Material to process:
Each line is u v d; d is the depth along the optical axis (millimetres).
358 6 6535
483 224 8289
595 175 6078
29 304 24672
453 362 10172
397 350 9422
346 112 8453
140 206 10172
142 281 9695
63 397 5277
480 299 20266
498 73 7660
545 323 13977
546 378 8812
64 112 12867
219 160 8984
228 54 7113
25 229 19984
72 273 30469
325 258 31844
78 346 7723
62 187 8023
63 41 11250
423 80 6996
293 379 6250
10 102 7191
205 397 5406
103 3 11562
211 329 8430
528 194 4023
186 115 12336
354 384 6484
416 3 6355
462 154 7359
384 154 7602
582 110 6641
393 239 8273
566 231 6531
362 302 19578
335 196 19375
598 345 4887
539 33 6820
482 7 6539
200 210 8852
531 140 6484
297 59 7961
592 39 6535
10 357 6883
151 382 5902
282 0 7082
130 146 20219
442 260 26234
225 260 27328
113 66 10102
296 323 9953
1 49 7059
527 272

* * *

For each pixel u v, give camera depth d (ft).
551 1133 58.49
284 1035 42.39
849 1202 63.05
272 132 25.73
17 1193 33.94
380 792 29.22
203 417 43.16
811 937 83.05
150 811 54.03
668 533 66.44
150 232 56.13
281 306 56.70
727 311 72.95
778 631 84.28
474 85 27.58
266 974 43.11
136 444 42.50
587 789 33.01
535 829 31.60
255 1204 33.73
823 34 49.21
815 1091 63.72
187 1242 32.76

Your objective:
What is wanted is a copy of every line in the listing that includes the word "depth".

Exercise solution:
Each line is u v d; d is the depth along the optical axis (millimetres).
For each pixel u v, give camera depth d (ft).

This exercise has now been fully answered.